The U.S. and EU say Iran’s nuclear-development plans are aimed at building atomic weapons. The Islamic republic, the second-largest oil producer in the Organization of Petroleum Exporting Countries after Saudi Arabia, is already under four rounds of UN sanctions and says its nuclear program is for energy and medical purposes, not weaponry.
An EU ban would apply to imports of Iranian oil, purchases out of Iran by EU companies to non-EU countries, transport of oil from Iran, as well as finance and insurance of oil contracts, according to an EU diplomat who declined to be identified, because the talks are confidential. The embargo requires unanimity among the bloc’s 27 states.
French President Nicolas Sarkozy said the EU must target both Iran’s oil and its central bank.
“There is only one solution: it’s a series of much harsher sanctions, much more decisive, that include an oil import ban by all and the freeze of central bank assets,” Sarkozy said in a speech to foreign diplomats in Paris on Jan. 20.
Sanctions Phase-In
Sarkozy had wanted the embargo to start in three months. Mediterranean countries that import much of their crude from Iran, such as Greece, Spain and Italy, had argued for sanctions to be phased in over as much as a year. The three countries accounted for about 68 percent of EU imports from Iran in 2010, European Commission data show.
Both Spain and Italy get 13 percent of their crude imports from Iran, according to the U.S.’s Energy Information Administration. The U.K. and Germany, which have also sought swifter sanctions, source only 1 percent of their oil imports from the Islamic republic, while France gets 4 percent.
The ban may include an exemption for Eni SpA (ENI), Italy’s biggest oil company, which says it is owed “under $2 billion” by Iran, diplomats said.
No New Contracts
Once the EU decision is made, member states would be barred from concluding new oil contracts with Iran or renewing those that are due to expire. As well as the four sets of UN sanctions, Iran is under additional U.S. and EU restrictions. The EU already embargoes equipment for and investment in Iran’s oil and natural gas industries. The bloc has also imposed restrictions on transfers of funds to and from Iran, a ban on cargo flights operated by Iranian carriers or coming from Iran and visa bans on 113 people linked to the nuclear program and Revolutionary Guards Corps.
Iran’s Foreign Ministry spokesman, Ramin Mehmanparast, said Jan. 21 that negotiations and not sanctions can resolve the standoff over the Islamic Republic’s nuclear program.
Iran Oil Earnings
Oil sales earned Iran $73 billion in 2010 and supplied more than 50 percent of the national budget and 80 percent of exports, according to the U.S. Energy Department and the International Monetary Fund. Iran produced 3.58 million barrels of crude a day in December, according to data compiled by Bloomberg. That’s about 4 percent of global oil consumption.
OPEC producers have an “effective” spare crude-production capacity of 2.85 million barrels a day, the International Energy Agency said in a Jan. 18 report. Saudi Arabia’s spare capacity of 2.15 million barrels a day accounts for about 75 percent of the OPEC total, according to IEA estimates.

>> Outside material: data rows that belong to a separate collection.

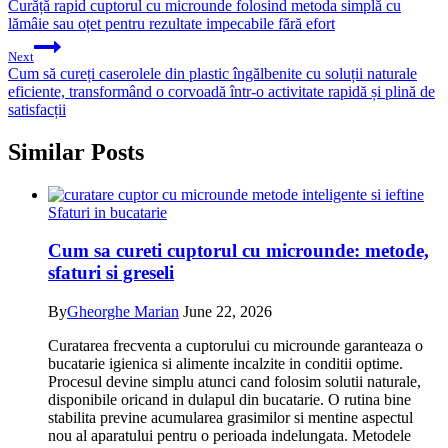
navigation
Curăță rapid cuptorul cu microunde folosind metoda simplă cu
lămâie sau oțet pentru rezultate impecabile fără efort
Next
Cum să cureți caserolele din plastic îngălbenite cu soluții naturale
eficiente, transformând o corvoadă într-o activitate rapidă și plină de
satisfacții
Similar Posts
Sfaturi in bucatarie
Cum sa cureti cuptorul cu microunde: metode,
sfaturi si greseli
By
Gheorghe Marian
June 22, 2026
Curatarea frecventa a cuptorului cu microunde garanteaza o
bucatarie igienica si alimente incalzite in conditii optime.
Procesul devine simplu atunci cand folosim solutii naturale,
disponibile oricand in dulapul din bucatarie. O rutina bine
stabilita previne acumularea grasimilor si mentine aspectul
nou al aparatului pentru o perioada indelungata. Metodele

The IEA’s effective spare-capacity tally for OPEC excludes Iraq, Nigeria, Venezuela and Libya. With those nations included, the figure rises to 3.8 million barrels a day.
The EU imported 14.5 billion euros ($18.7 billion) of goods from Iran, 90 percent of which was oil and related products, in 2010 and exported goods to the country worth 11.3 billion euros, the EU said in a Jan. 20 statement.